8) Table 1 does a nice job summarizing the studies. There are a lot of abbreviations. It would be helpful to also define them the first time they are used. Otherwise, it's difficult going back and forth between the table and the abbreviations. Again, this is a personal preference. 

9) Table 1, P17 lists Triceps Brachialis. I think this is a typo. 

10) I don't think the paragraph in Lines 208-222 adds much since the results are not specific to stroke and seem to have substantially different parameters. 

Author Response

Thank you for your time and effort to review our manuscript. Your insight and support are greatly appreciated. Please see the attached file for our detailed responses to your comments.

Please note that the citation numbers in the responses to comments are different with the numbers in the paper. We just tried to make it easier for you to read.

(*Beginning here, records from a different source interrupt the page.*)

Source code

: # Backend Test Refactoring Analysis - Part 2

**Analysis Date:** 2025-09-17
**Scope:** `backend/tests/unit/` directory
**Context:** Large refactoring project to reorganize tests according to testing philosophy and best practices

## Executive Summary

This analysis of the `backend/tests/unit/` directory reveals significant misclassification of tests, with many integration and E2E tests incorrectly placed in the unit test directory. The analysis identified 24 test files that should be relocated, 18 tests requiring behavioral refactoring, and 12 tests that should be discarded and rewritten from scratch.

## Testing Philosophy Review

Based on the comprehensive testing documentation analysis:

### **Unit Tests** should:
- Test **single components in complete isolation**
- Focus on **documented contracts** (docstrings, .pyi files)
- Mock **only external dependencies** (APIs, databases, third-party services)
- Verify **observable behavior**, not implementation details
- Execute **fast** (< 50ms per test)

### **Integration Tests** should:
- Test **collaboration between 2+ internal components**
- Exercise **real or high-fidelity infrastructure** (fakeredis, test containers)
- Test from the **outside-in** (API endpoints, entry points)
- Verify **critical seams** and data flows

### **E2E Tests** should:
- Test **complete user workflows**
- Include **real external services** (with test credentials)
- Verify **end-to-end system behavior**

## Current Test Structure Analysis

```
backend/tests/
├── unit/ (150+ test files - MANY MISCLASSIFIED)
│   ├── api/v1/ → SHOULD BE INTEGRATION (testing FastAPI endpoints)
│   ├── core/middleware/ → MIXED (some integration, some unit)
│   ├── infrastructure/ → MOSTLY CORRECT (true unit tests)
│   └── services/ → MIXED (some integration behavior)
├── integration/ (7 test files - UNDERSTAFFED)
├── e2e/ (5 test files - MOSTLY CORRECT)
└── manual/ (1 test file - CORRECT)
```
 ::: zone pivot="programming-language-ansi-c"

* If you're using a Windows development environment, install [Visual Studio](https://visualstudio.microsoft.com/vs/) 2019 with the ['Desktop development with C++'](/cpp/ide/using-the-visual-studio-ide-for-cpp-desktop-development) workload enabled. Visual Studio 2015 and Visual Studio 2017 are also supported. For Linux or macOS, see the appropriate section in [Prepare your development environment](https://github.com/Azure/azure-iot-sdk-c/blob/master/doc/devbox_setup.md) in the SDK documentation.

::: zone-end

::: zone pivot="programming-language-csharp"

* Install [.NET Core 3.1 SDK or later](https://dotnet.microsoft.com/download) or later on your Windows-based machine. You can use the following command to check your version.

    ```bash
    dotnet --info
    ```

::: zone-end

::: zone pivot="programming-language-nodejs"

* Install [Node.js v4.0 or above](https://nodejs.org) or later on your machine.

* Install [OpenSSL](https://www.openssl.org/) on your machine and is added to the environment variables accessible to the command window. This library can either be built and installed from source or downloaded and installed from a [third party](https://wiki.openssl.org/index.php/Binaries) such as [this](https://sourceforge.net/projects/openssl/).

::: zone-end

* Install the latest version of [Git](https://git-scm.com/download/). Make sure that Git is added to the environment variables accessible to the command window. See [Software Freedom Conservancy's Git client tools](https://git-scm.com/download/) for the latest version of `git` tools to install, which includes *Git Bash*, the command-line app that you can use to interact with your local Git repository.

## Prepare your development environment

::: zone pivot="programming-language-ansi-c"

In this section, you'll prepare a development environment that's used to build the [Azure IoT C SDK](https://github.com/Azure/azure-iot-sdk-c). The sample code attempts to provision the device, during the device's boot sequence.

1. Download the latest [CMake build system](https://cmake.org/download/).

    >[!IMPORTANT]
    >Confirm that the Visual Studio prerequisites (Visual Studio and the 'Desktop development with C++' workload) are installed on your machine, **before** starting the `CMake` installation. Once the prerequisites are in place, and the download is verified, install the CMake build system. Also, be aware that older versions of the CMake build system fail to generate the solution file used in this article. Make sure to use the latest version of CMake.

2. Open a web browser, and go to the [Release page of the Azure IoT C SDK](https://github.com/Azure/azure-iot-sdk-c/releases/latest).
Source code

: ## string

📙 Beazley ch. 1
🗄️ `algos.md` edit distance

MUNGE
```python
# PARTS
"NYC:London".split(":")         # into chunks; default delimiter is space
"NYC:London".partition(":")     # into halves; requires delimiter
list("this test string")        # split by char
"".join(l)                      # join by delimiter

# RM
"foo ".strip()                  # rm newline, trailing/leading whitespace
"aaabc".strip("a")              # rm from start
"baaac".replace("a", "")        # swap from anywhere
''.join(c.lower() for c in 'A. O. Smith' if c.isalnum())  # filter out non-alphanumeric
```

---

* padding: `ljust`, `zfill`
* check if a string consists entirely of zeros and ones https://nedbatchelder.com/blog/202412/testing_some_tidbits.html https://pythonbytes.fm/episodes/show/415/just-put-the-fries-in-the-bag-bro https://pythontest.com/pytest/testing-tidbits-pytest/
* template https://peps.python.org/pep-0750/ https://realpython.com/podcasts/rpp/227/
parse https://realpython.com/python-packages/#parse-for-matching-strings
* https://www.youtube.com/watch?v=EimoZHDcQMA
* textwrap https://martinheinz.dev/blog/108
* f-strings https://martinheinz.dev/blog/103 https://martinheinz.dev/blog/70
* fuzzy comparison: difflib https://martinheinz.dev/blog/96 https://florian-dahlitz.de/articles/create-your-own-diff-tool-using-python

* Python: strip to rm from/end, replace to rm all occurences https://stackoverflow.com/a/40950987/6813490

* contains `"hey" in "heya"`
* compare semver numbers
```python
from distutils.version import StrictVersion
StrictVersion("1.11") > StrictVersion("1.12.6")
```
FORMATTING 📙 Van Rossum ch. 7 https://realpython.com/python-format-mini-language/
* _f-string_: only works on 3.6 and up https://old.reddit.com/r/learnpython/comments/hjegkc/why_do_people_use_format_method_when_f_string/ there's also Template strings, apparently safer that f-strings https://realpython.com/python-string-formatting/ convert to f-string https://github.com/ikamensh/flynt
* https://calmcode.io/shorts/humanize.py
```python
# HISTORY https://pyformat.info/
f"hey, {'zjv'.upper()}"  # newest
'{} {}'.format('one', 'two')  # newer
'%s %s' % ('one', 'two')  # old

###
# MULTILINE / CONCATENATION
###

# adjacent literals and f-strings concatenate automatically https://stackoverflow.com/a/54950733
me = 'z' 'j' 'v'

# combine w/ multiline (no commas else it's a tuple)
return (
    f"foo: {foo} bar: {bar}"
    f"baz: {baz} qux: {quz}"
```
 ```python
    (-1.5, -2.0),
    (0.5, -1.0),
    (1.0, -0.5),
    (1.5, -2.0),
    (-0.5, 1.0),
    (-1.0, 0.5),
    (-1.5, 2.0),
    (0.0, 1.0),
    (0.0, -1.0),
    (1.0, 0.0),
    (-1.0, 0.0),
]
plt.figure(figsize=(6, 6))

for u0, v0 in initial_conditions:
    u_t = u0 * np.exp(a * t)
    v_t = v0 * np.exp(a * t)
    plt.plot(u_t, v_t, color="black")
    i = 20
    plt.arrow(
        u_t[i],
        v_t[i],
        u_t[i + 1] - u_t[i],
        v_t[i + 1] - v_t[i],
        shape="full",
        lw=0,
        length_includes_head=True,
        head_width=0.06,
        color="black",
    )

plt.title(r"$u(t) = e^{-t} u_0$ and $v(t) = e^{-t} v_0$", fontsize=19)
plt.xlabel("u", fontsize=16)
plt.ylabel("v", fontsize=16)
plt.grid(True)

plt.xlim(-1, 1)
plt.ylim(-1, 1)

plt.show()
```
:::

Author Response File: Author Response.pdf

Round 2

Reviewer 3 Report

While the revisions do begin to summarize themes, in my opinion, there is a missed opportunity here for digging into what 'did or did not work' between the different studies and their different targets to really understand if/when this intervention may be effective. 

 

Similarly, it seems like there is an opportunity for the authors to expand on the understandings about potential mechanisms beyond what the individual papers report considering the diverse array of agonist/antagonist targets and relative firing rates between different sensory inputs.